Em “Jorgeincel” vocês cantam: “não existe nada mais bonito que um homem remendando o seu coração partido.” Sabendo que muitos homens têm dificuldades para expressar seus sentimentos, a canção - mesmo que termine com incel - pode ser considerada uma reparação histórica?
Lucas: Essa é uma boa pergunta. Em determinado momento durante as gravações eu me dei conta de que éramos dois homens reclamando da vida e confesso que, de fundo, me preocupei com quem esse disco conversaria. Um dos motivos pelos quais acredito que comecei a escrever foi para organizar esse caos afetivo que é uma vida. Obviamente isso não foi um movimento consciente, só uma tentativa de lidar com a angústia, reclamar da vida numa folha de papel. Por sorte fui lido, por mulheres e pelo Marcos. Entender que esse caos interno não é pecaminoso, que pode ser bonito, isso é libertador. Todo mundo sofre, o problema é não ter quem acolha.

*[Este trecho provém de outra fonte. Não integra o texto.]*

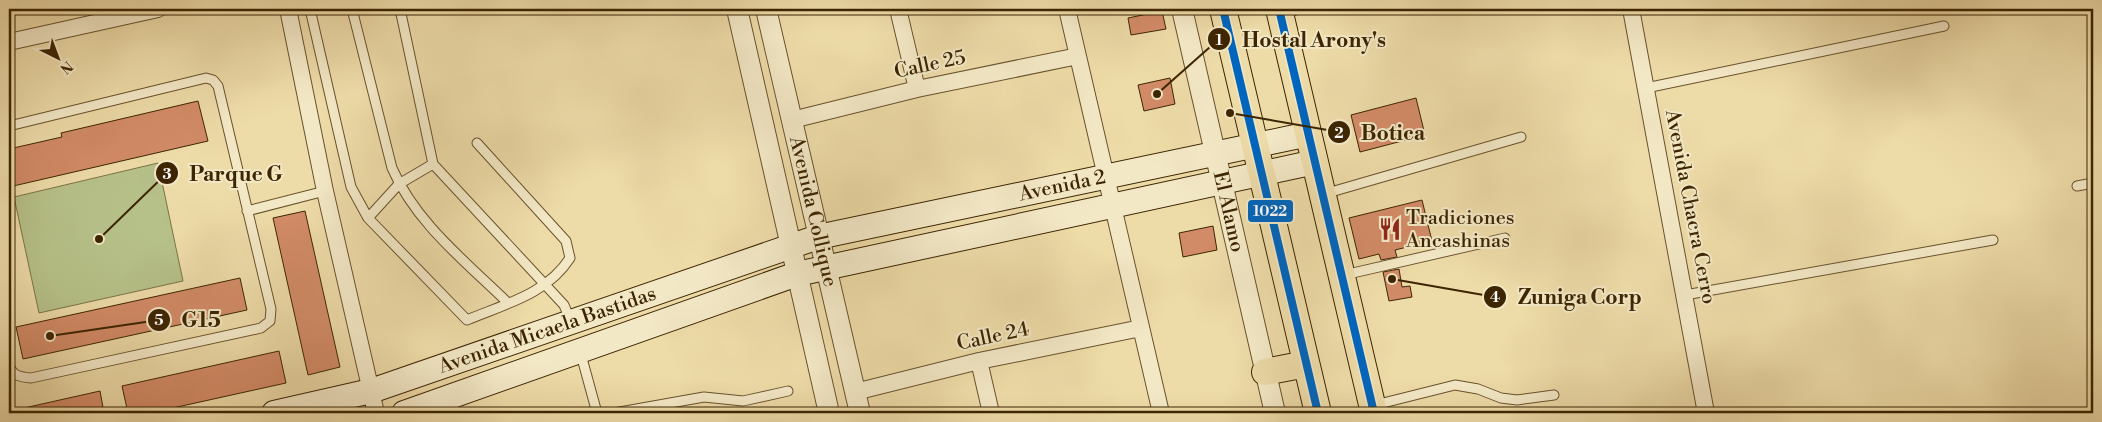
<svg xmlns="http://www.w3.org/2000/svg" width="2102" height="422" font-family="'Libre Bodoni',serif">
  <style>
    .green { fill: #b6c189; stroke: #7a7346 }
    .building { fill: #d28b67; stroke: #3d2502 }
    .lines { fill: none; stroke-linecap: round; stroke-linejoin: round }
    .service-casing { stroke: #69522c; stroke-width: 11 }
    .minor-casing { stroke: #69522c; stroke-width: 18 }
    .tertiary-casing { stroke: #69522c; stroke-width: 22 }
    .secondary-casing { stroke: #3d2502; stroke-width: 26 }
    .primary-casing { stroke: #3d2502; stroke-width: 28 }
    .service { stroke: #f3e8c6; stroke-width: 9 }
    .minor { stroke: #f3e8c6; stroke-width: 16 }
    .tertiary { stroke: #f3e8c6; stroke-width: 20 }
    .secondary { stroke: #f3e8c6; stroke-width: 24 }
    .primary { stroke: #eddba8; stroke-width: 26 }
    .bus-1-casing { stroke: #f3e8c6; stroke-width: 11 }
    .bus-1 { stroke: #0065bd; stroke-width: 8 }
    .labels { text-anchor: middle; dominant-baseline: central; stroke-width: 4; stroke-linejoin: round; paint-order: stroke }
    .street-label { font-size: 20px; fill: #3d2502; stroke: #f3e8c6 }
    .poi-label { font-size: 20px; fill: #3d2502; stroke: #f3e8c6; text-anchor: start }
    .leader { fill: none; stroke: #3d2502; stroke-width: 2 }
    .callout-dot { fill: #3d2502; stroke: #f3e8c6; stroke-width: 2 }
    .mark-label { font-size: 15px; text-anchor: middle; font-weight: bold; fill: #fff }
    .callout-label { font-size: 21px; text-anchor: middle; font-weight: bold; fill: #3d2502; stroke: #f3e8c6; stroke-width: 4; stroke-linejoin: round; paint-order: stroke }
    .line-badge { stroke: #f3e8c6; stroke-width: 2 }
    .badge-label { font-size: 14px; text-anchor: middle; font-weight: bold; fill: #fff }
  </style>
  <rect width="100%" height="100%" fill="#eddba8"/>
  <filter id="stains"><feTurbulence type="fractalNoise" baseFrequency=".004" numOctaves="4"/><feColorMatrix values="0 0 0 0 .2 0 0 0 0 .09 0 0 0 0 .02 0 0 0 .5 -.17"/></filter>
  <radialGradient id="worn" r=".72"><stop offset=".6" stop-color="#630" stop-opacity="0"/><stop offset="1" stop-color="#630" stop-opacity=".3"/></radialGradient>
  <!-- green -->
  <path class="green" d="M 158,163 L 183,281 L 39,313 L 14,197 Z"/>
  <!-- building -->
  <path class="building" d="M 1162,11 L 1166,29 L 1131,35 L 1128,18 Z
    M 1170,78 L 1175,104 L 1144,111 L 1138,85 Z
    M 1416,98 L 1425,135 L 1360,152 L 1351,115 Z
    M 198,101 L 208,141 L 9,187 L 9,149 L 62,137 L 61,133 Z
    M 1422,200 L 1432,241 L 1395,250 L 1397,257 L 1381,260 L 1379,254 L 1359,259 L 1349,218 Z
    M 305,211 L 340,367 L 308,375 L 273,218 Z
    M 1213,226 L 1217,250 L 1183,257 L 1179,233 Z
    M 1399,269 L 1402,287 L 1410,286 L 1412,297 L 1389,301 L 1383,272 Z
    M 240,278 L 247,310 L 23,359 L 16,327 Z
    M 279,351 L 286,383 L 150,413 L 128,413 L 122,386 Z
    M 100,391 L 104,413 L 24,413 L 24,408 Z"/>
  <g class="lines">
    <defs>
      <path id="service" d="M 310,9 L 351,187 L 368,218 L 467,320 C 505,304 547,294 570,258 L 566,241 L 477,143
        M 352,9 L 392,168 C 416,223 465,261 508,303
        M 400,9 L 433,164 L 564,305 L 571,322
        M 1283,13 L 1301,9
        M 1646,88 L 1944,26
        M 9,126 L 206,78 L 213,80 L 218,86 L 271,309 L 270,321 L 261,328 L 31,378 C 21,377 11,376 9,364
        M 2077,186 L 2093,183
        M 1324,194 L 1521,137
        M 247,211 L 325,191
        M 368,218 L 399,184 L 433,164
        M 1344,275 L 1505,238
        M 1685,295 L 1993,240
        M 580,351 L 597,413
        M 1375,405 L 1455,385 L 1478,389 L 1501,398 L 1517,400 L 1554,395
        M 614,413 L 704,397 L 743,401 L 788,391"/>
      <path id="minor" d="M 288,9 L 325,191 L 376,413
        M 898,9 L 917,89
        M 1067,9 L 1161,413
        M 1631,9 L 1706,413
        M 9,42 L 158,9
        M 792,120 L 917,89 L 1078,56
        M 979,361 L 991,413
        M 855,392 L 979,361 L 1141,328"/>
      <g id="tertiary">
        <path d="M 737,9 L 829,413"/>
        <path id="s1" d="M 766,9 L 860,413"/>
        <path id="s2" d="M 1182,9 L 1275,413"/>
      </g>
      <g id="secondary">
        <path id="s3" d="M 274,413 L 371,391 L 818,237 L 1309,134"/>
        <path d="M 404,413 L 797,274 L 1315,162"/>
      </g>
      <path id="primary" d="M 1223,9 L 1318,413
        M 1279,9 L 1374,413
        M 1265,372 L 1306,364"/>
    </defs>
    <!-- service casing -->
    <use href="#service" class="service-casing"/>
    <!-- minor casing -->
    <use href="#minor" class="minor-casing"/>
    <!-- tertiary casing -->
    <use href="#tertiary" class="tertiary-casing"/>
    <!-- secondary casing -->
    <use href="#secondary" class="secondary-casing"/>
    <!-- primary casing -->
    <use href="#primary" class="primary-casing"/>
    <!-- service -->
    <use href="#service" class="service"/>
    <!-- minor -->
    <use href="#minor" class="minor"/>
    <!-- tertiary -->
    <use href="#tertiary" class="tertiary"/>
    <!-- secondary -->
    <use href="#secondary" class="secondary"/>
    <!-- primary -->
    <use href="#primary" class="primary"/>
    <defs>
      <path id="bus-1" d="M 1223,9 L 1318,413
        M 1279,9 L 1374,413"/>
    </defs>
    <!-- bus-1 casing -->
    <use href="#bus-1" class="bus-1-casing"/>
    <!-- bus-1 -->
    <use href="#bus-1" class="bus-1"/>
  </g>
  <!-- icons -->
  <defs>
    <symbol id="restaurant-bare" viewBox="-9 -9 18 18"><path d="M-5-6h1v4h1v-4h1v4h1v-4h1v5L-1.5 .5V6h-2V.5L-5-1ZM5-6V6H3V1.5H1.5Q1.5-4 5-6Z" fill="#8f2418" stroke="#f3e8c6" stroke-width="2.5" paint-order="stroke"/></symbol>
  </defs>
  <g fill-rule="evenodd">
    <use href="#restaurant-bare" x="1374" y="213" width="32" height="32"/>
  </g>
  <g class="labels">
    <!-- street labels -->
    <g class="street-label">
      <text transform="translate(930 65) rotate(-12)">Calle 25</text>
      <text stroke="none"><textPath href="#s3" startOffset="822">Avenida 2</textPath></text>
      <text transform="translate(1690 207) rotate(79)">Avenida Chacra Cerro</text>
      <text stroke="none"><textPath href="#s1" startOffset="208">Avenida Collique</textPath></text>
      <text stroke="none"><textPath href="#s2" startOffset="208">El Alamo</textPath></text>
      <text stroke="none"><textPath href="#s3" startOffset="286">Avenida Micaela Bastidas</textPath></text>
      <text transform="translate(993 337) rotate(-12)">Calle 24</text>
    </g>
    <!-- poi labels -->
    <g class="poi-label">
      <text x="1406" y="218">Tradiciones<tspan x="1406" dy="23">Ancashinas</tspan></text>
    </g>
  </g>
  <!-- callouts -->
  <path class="leader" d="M1157 94L1219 39M1230 113L1339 132M99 239L167 173M1392 279L1495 297M50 336L159 320"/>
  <g class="callout-dot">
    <circle cx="1157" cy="94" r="5"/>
    <circle cx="1230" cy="113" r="5"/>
    <circle cx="99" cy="239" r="5"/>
    <circle cx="1392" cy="279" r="5"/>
    <circle cx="50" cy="336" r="5"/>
    <circle cx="1219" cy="39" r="12"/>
    <circle cx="1339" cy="132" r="12"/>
    <circle cx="167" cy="173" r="12"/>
    <circle cx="1495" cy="297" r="12"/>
    <circle cx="159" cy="320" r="12"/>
  </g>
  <g class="mark-label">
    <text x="1219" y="45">1</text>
    <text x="1339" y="138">2</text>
    <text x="167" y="179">3</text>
    <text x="1495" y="302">4</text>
    <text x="159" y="325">5</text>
  </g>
  <g class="callout-label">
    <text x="1314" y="47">Hostal Arony's</text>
    <text x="1393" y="140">Botica</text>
    <text x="236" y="181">Parque G</text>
    <text x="1580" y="304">Zuniga Corp</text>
    <text x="201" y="327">G15</text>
  </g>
  <rect class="line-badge" x="1247" y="199" width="47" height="24" rx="5" fill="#0065bd"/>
  <g class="badge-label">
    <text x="1270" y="216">1022</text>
  </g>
  <!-- margin -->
  <rect width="2102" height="422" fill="none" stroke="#eddba8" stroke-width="30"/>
  <rect x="10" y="10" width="2082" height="402" fill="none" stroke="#3d2502" stroke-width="2.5"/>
  <rect x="15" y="15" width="2072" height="392" fill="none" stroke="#3d2502"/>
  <!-- north arrow -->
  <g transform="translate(58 58) rotate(138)" stroke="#f3e8c6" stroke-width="4" paint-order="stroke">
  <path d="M0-4L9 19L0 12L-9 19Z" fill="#3d2502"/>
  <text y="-8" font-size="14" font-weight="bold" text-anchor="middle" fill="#3d2502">N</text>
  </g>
  <rect width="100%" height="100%" filter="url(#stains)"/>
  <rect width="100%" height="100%" fill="url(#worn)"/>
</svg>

Marcos: Você tem que lembrar que, se é verdade que os homens não expressam seus sentimentos, também é verdade que somos reis da autocomiseração. "Jorgeincel" é sobre isso.

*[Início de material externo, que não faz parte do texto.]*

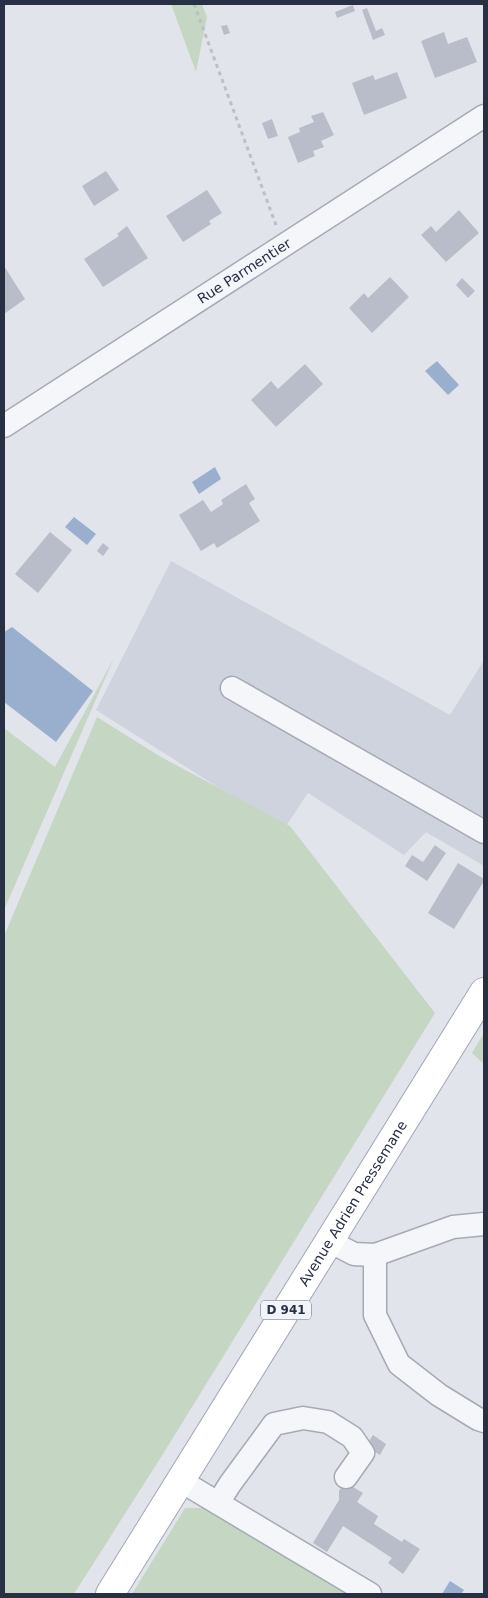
<svg xmlns="http://www.w3.org/2000/svg" width="488" height="1598" font-family="'DejaVu Sans',sans-serif">
  <style>
    .built { fill: #cfd3dd }
    .green { fill: #c5d6c2 }
    .water { fill: #9aafcd }
    .building { fill: #b8bdc9 }
    .lines { fill: none; stroke-linecap: round; stroke-linejoin: round }
    .minor-casing { stroke: #a6aab6; stroke-width: 25 }
    .major-casing { stroke: #a0a7b8; stroke-width: 30 }
    .path { stroke: #bcbfc6; stroke-width: 3; stroke-dasharray: 4 4; stroke-linecap: butt }
    .minor { stroke: #f5f6f9; stroke-width: 22 }
    .major { stroke: #fff; stroke-width: 28 }
    .labels { text-anchor: middle; stroke-width: 4.5; stroke-linejoin: round; paint-order: stroke }
    .shield { fill: #f1f4f8; stroke: #646b7a; stroke-width: 1 }
    .shield-label { font-size: 12px; font-weight: bold; fill: #283044 }
    .street-label { font-size: 14px; fill: #283044; stroke: #f1f4f8 }
  </style>
  <rect width="100%" height="100%" fill="#e2e4eb"/>
  <!-- built -->
  <path class="built" d="M 171,561 L 450,715 L 484,660 L 484,866 L 426,832 L 404,855 L 308,793 L 284,829 L 96,710 Z"/>
  <!-- green -->
  <g class="green">
    <path d="M 171,4 L 202,4 L 207,17 L 196,72 Z"/>
    <path d="M 114,658 L 4,910 L 4,728 L 55,767 Z"/>
    <path d="M 97,717 L 161,757 L 290,826 L 435,1013 L 163,1454 L 74,1594 L 4,1594 L 4,936 Z"/>
    <path d="M 484,1033 L 484,1064 L 472,1053 Z"/>
    <path d="M 185,1508 L 211,1508 L 349,1594 L 132,1594 Z"/>
  </g>
  <!-- water -->
  <g class="water">
    <path d="M 437,361 L 459,385 L 448,395 L 425,371 Z"/>
    <path d="M 215,467 L 221,479 L 199,494 L 192,482 Z"/>
    <path d="M 74,517 L 96,534 L 87,545 L 65,527 Z"/>
    <path d="M 12,627 L 93,691 L 56,742 L 4,702 L 4,632 Z"/>
    <path d="M 450,1581 L 464,1590 L 461,1594 L 442,1594 Z"/>
  </g>
  <!-- building -->
  <g class="building">
    <path d="M 353,5 L 355,11 L 337,18 L 335,12 Z"/>
    <path d="M 367,8 L 376,31 L 382,28 L 385,35 L 373,40 L 362,10 Z"/>
    <path d="M 227,25 L 230,33 L 224,35 L 221,26 Z"/>
    <path d="M 444,32 L 448,44 L 467,37 L 477,62 L 435,78 L 421,41 Z"/>
    <path d="M 397,72 L 407,98 L 364,115 L 352,83 L 373,75 L 375,80 Z"/>
    <path d="M 323,112 L 334,135 L 321,141 L 324,147 L 313,151 L 315,156 L 298,163 L 288,137 L 300,132 L 299,128 L 314,122 L 311,116 Z"/>
    <path d="M 272,119 L 278,136 L 268,139 L 262,123 Z"/>
    <path d="M 106,171 L 119,190 L 94,206 L 82,186 Z"/>
    <path d="M 207,190 L 222,213 L 209,221 L 211,224 L 183,242 L 166,216 Z"/>
    <path d="M 459,210 L 479,233 L 446,262 L 421,235 L 431,226 L 436,232 Z"/>
    <path d="M 127,226 L 148,258 L 103,287 L 84,259 L 119,236 L 117,234 Z"/>
    <path d="M 4,266 L 25,299 L 4,314 Z"/>
    <path d="M 390,277 L 409,297 L 372,333 L 349,308 L 364,293 L 368,298 Z"/>
    <path d="M 462,278 L 475,291 L 468,298 L 456,285 Z"/>
    <path d="M 305,364 L 323,384 L 276,427 L 251,400 L 271,381 L 278,389 Z"/>
    <path d="M 246,484 L 255,499 L 249,503 L 260,521 L 217,548 L 214,543 L 201,551 L 179,515 L 203,500 L 211,512 L 223,504 L 221,500 Z"/>
    <path d="M 50,532 L 72,550 L 38,593 L 15,574 Z"/>
    <path d="M 103,543 L 109,548 L 103,556 L 97,551 Z"/>
    <path d="M 435,845 L 446,853 L 427,881 L 405,866 L 412,855 L 423,862 Z"/>
    <path d="M 458,863 L 484,879 L 484,881 L 454,929 L 428,913 Z"/>
    <path d="M 373,1435 L 386,1444 L 380,1455 L 366,1446 Z"/>
    <path d="M 348,1484 L 363,1493 L 357,1502 L 378,1516 L 374,1524 L 402,1542 L 404,1539 L 420,1549 L 403,1574 L 388,1563 L 392,1558 L 343,1526 L 327,1552 L 313,1543 L 339,1500 L 339,1491 L 342,1486 Z"/>
  </g>
  <g class="lines">
    <!-- minor casing -->
    <g class="minor-casing">
      <g id="minor">
        <path id="s1" d="M 4,426 L 484,116"/>
        <path d="M 232,688 L 484,832"/>
        <path d="M 329,1241 L 354,1254 L 375,1255 L 453,1227 L 484,1224"/>
        <path d="M 375,1255 L 375,1315 L 399,1364 L 439,1395 L 478,1419 L 484,1421"/>
        <path d="M 181,1481 L 370,1594"/>
        <path d="M 218,1503 L 230,1484 L 274,1424 L 303,1418 L 328,1422 L 352,1437 L 363,1453 L 346,1477"/>
      </g>
    </g>
    <!-- major casing -->
    <g class="major-casing">
      <g id="major">
        <path id="s2" d="M 110,1594 L 484,992"/>
      </g>
    </g>
    <!-- path -->
    <path class="path" d="M 194,4 L 276,225"/>
    <!-- minor -->
    <use href="#minor" class="minor"/>
    <!-- major -->
    <use href="#major" class="major"/>
  </g>
  <g class="labels">
    <!-- shield labels -->
    <rect class="shield" x="261" y="1300.5" width="50" height="19" rx="4"/>
    <g class="shield-label">
      <text x="286" y="1314">D 941</text>
    </g>
    <!-- street labels -->
    <g class="street-label">
      <text dy="5" stroke="none"><textPath href="#s1" startOffset="286">Rue Parmentier</textPath></text>
      <text dy="5" stroke="none"><textPath href="#s2" startOffset="460">Avenue Adrien Pressemane</textPath></text>
    </g>
  </g>
  <!-- border -->
  <rect width="488" height="1598" fill="none" stroke="#283044" stroke-width="10"/>
</svg>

"Sonic Youth" é transformada com a chegada de uma guitarra, indo além da bossa, e é uma canção que vai atrás de quem quebrou o coração. A canção alcança o seu objetivo, isto é, estar na lista do grande amor?
Marcos: A mina que serviu de inspiração pra essa minha pataquada toda foi alguém com quem eu saí só uma vez. O resto foi minha imaginação varando solta durante o ghosting. Eu genuinamente não sei dizer se ela ouviu qualquer uma dessas músicas. Provavelmente não.
Lucas: Acho que a canção nunca chega da forma que a gente espera que vá chegar. Eu fantasiei mil cenários e a realidade foi completamente distinta. Que bom que seja assim, sobra espaço pra surpresa.